The Wii broke the Nintendo Co. Ltd.
curse of having every new console sell less than the one before it, and early returns from the Japanese gaming giant’s latest release, the Switch, suggest it could happen again.
With strong early sales for the Switch, investors like what they see so far, with Nintendo’s stock rising almost 15% since the console launched on March 3. But that kind of bounce actually might seem tame for Nintendo after the past year, which included a dramatic 112% rise after the July release of the PokemonGo mobile app and the 29% bounce after Super Mario Run was released for Apple Inc.’s
iOS. Both of those gains were short-lived, though.
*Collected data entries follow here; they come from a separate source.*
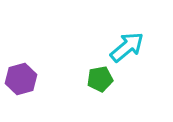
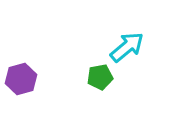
green pentagon: moved 2 px up
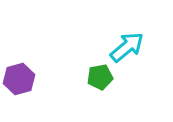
purple hexagon: moved 2 px left
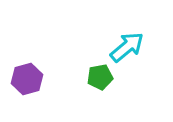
purple hexagon: moved 8 px right
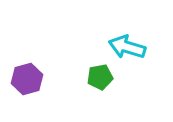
cyan arrow: rotated 123 degrees counterclockwise
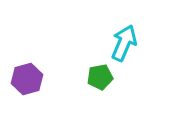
cyan arrow: moved 3 px left, 4 px up; rotated 96 degrees clockwise
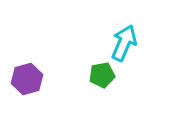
green pentagon: moved 2 px right, 2 px up
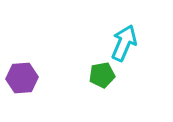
purple hexagon: moved 5 px left, 1 px up; rotated 12 degrees clockwise
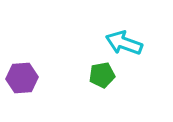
cyan arrow: rotated 93 degrees counterclockwise
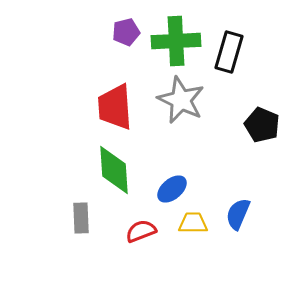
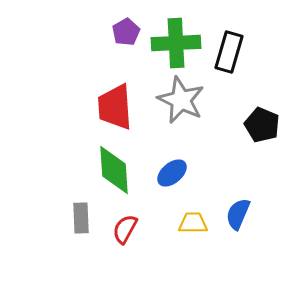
purple pentagon: rotated 16 degrees counterclockwise
green cross: moved 2 px down
blue ellipse: moved 16 px up
red semicircle: moved 16 px left, 2 px up; rotated 40 degrees counterclockwise
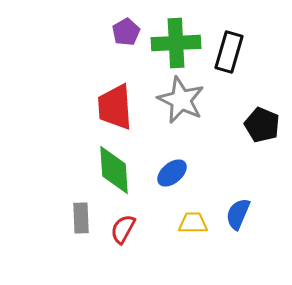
red semicircle: moved 2 px left
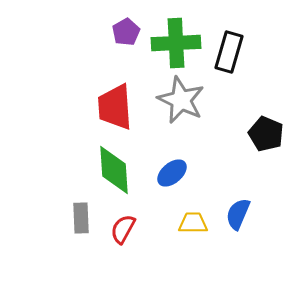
black pentagon: moved 4 px right, 9 px down
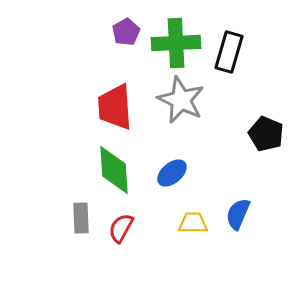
red semicircle: moved 2 px left, 1 px up
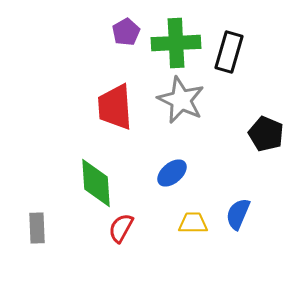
green diamond: moved 18 px left, 13 px down
gray rectangle: moved 44 px left, 10 px down
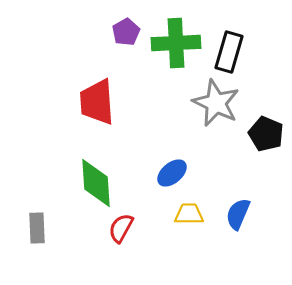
gray star: moved 35 px right, 3 px down
red trapezoid: moved 18 px left, 5 px up
yellow trapezoid: moved 4 px left, 9 px up
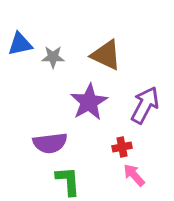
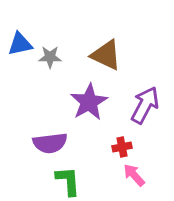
gray star: moved 3 px left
Sales: Here’s what the Switch has to live up to
Since the Wii’s successful 2006 release, Nintendo has continued to try to innovate with interactive hardware elements, such as wireless motion and touch controls, rather than attempt to compete with Sony Corp.
and Microsoft Corp.
on processing power and high-end graphics.
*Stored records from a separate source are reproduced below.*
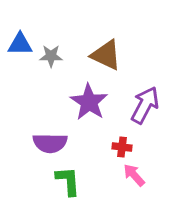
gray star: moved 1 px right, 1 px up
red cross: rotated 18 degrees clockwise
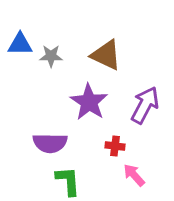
red cross: moved 7 px left, 1 px up
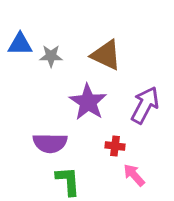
purple star: moved 1 px left
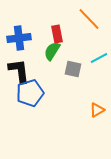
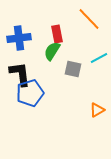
black L-shape: moved 1 px right, 3 px down
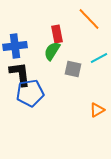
blue cross: moved 4 px left, 8 px down
blue pentagon: rotated 8 degrees clockwise
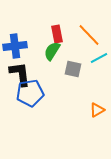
orange line: moved 16 px down
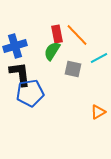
orange line: moved 12 px left
blue cross: rotated 10 degrees counterclockwise
orange triangle: moved 1 px right, 2 px down
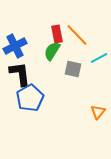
blue cross: rotated 10 degrees counterclockwise
blue pentagon: moved 5 px down; rotated 20 degrees counterclockwise
orange triangle: rotated 21 degrees counterclockwise
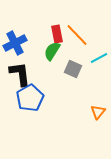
blue cross: moved 3 px up
gray square: rotated 12 degrees clockwise
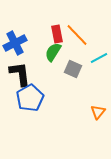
green semicircle: moved 1 px right, 1 px down
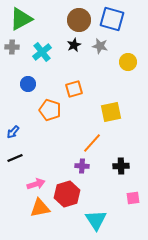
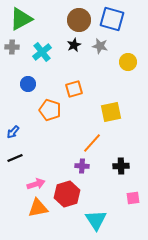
orange triangle: moved 2 px left
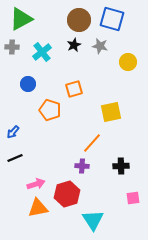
cyan triangle: moved 3 px left
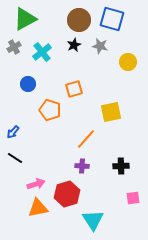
green triangle: moved 4 px right
gray cross: moved 2 px right; rotated 32 degrees counterclockwise
orange line: moved 6 px left, 4 px up
black line: rotated 56 degrees clockwise
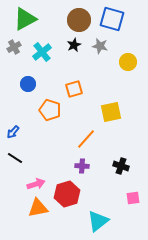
black cross: rotated 21 degrees clockwise
cyan triangle: moved 5 px right, 1 px down; rotated 25 degrees clockwise
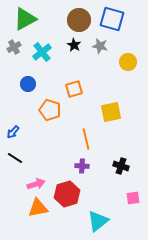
black star: rotated 16 degrees counterclockwise
orange line: rotated 55 degrees counterclockwise
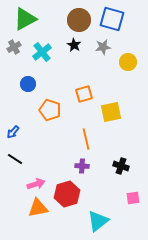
gray star: moved 3 px right, 1 px down; rotated 21 degrees counterclockwise
orange square: moved 10 px right, 5 px down
black line: moved 1 px down
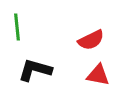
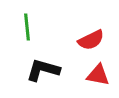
green line: moved 10 px right
black L-shape: moved 8 px right
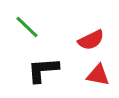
green line: rotated 40 degrees counterclockwise
black L-shape: rotated 20 degrees counterclockwise
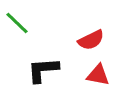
green line: moved 10 px left, 4 px up
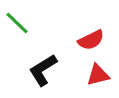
black L-shape: rotated 28 degrees counterclockwise
red triangle: rotated 25 degrees counterclockwise
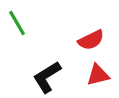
green line: rotated 16 degrees clockwise
black L-shape: moved 4 px right, 7 px down
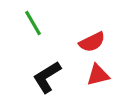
green line: moved 16 px right
red semicircle: moved 1 px right, 2 px down
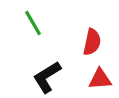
red semicircle: rotated 52 degrees counterclockwise
red triangle: moved 2 px right, 4 px down; rotated 10 degrees clockwise
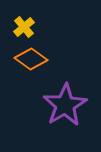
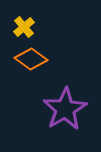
purple star: moved 4 px down
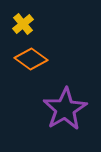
yellow cross: moved 1 px left, 3 px up
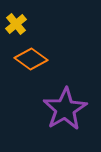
yellow cross: moved 7 px left
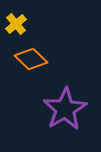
orange diamond: rotated 8 degrees clockwise
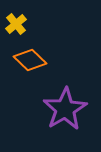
orange diamond: moved 1 px left, 1 px down
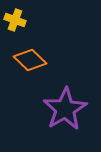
yellow cross: moved 1 px left, 4 px up; rotated 30 degrees counterclockwise
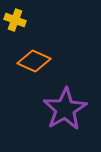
orange diamond: moved 4 px right, 1 px down; rotated 20 degrees counterclockwise
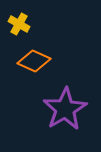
yellow cross: moved 4 px right, 4 px down; rotated 10 degrees clockwise
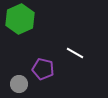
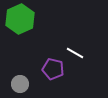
purple pentagon: moved 10 px right
gray circle: moved 1 px right
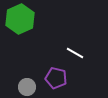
purple pentagon: moved 3 px right, 9 px down
gray circle: moved 7 px right, 3 px down
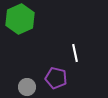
white line: rotated 48 degrees clockwise
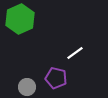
white line: rotated 66 degrees clockwise
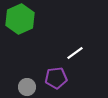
purple pentagon: rotated 20 degrees counterclockwise
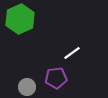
white line: moved 3 px left
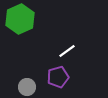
white line: moved 5 px left, 2 px up
purple pentagon: moved 2 px right, 1 px up; rotated 10 degrees counterclockwise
While that worked well with the Wii, it wasn’t such a success with Nintendo’s follow-up, the WiiU. That system ended up being Nintendo’s worst-selling home console to date as a puny lineup of original games and inability to attract desirable third-party releases kept hard-core gamers away.
With the Switch, Nintendo has once again ignored the arms race of computing power and is focusing on an innovative form factor that combines a home-gaming console and mobile device.
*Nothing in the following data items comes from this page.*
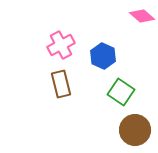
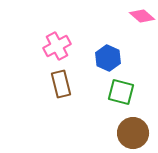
pink cross: moved 4 px left, 1 px down
blue hexagon: moved 5 px right, 2 px down
green square: rotated 20 degrees counterclockwise
brown circle: moved 2 px left, 3 px down
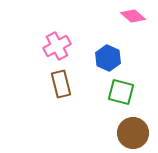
pink diamond: moved 9 px left
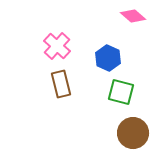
pink cross: rotated 20 degrees counterclockwise
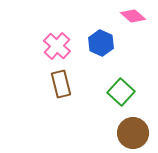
blue hexagon: moved 7 px left, 15 px up
green square: rotated 28 degrees clockwise
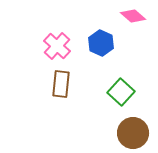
brown rectangle: rotated 20 degrees clockwise
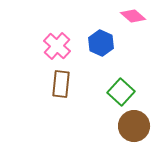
brown circle: moved 1 px right, 7 px up
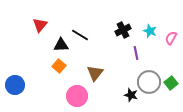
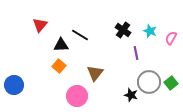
black cross: rotated 28 degrees counterclockwise
blue circle: moved 1 px left
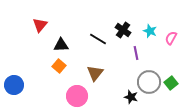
black line: moved 18 px right, 4 px down
black star: moved 2 px down
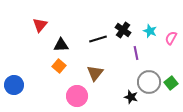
black line: rotated 48 degrees counterclockwise
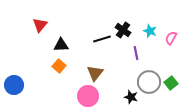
black line: moved 4 px right
pink circle: moved 11 px right
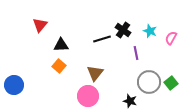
black star: moved 1 px left, 4 px down
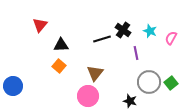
blue circle: moved 1 px left, 1 px down
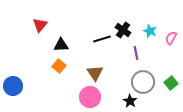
brown triangle: rotated 12 degrees counterclockwise
gray circle: moved 6 px left
pink circle: moved 2 px right, 1 px down
black star: rotated 16 degrees clockwise
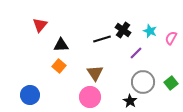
purple line: rotated 56 degrees clockwise
blue circle: moved 17 px right, 9 px down
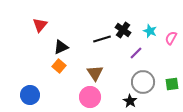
black triangle: moved 2 px down; rotated 21 degrees counterclockwise
green square: moved 1 px right, 1 px down; rotated 32 degrees clockwise
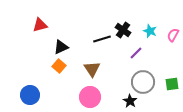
red triangle: rotated 35 degrees clockwise
pink semicircle: moved 2 px right, 3 px up
brown triangle: moved 3 px left, 4 px up
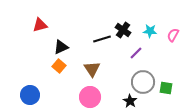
cyan star: rotated 16 degrees counterclockwise
green square: moved 6 px left, 4 px down; rotated 16 degrees clockwise
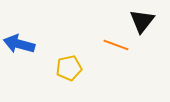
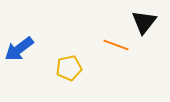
black triangle: moved 2 px right, 1 px down
blue arrow: moved 5 px down; rotated 52 degrees counterclockwise
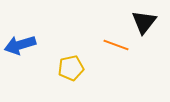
blue arrow: moved 1 px right, 4 px up; rotated 20 degrees clockwise
yellow pentagon: moved 2 px right
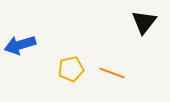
orange line: moved 4 px left, 28 px down
yellow pentagon: moved 1 px down
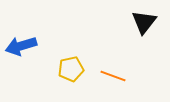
blue arrow: moved 1 px right, 1 px down
orange line: moved 1 px right, 3 px down
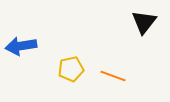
blue arrow: rotated 8 degrees clockwise
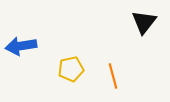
orange line: rotated 55 degrees clockwise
Specs: How Switch stacks up against other consoles
The 6.2-inch LCD tablet with detachable controllers can be used on the go, but it can also be inserted into a docking station for use on a television. Initial reviews are mostly positive, though some complain about battery life, storage capacity and lukewarm performance compared with devices built solely for home or mobile gaming.
Nintendo has also bucked console convention by making the Switch a gaming-only gadget. Like the Wii and the WiiU, people can’t use the Switch as an all-in-one home entertainment unit to watch movies and television shows, unlike the Sony and Microsoft consoles that offer Blu-ray disc players and the ability to watch online content from services like Netflix
Games: Where the Switch may best its competitors
But Nintendo does have a few aces up its sleeve, most notably its catalog of original games.
While PS4 and Xbox One fans mostly have access to the same game titles on either machine, if you want to play a Mario or Zelda game on your TV, you need Nintendo hardware. “The Legend of Zelda: Breath of the Wind,” for instance, was launched along with the Switch to universal acclaim.
However, given the new Zelda game is also available on the older WiiU console, with nearly identical graphics, some are left wondering if fans will want to run out and plunk down $299 for the Switch.
Since its release on March 3, the Switch has been hard to find. A senior director from GameStop has called the early sales “phenomenal” and says it could eclipse the Wii in sales. But the WiiU debuted to solid sales numbers, as well (3 million units in the first quarter) before quickly falling out of favor.
Nintendo fans, while not as rabid as, say, Apple devotees, are always good for a system launch. The Switch will have to maintain that excitement like the Wii did a decade ago to make it a true hit.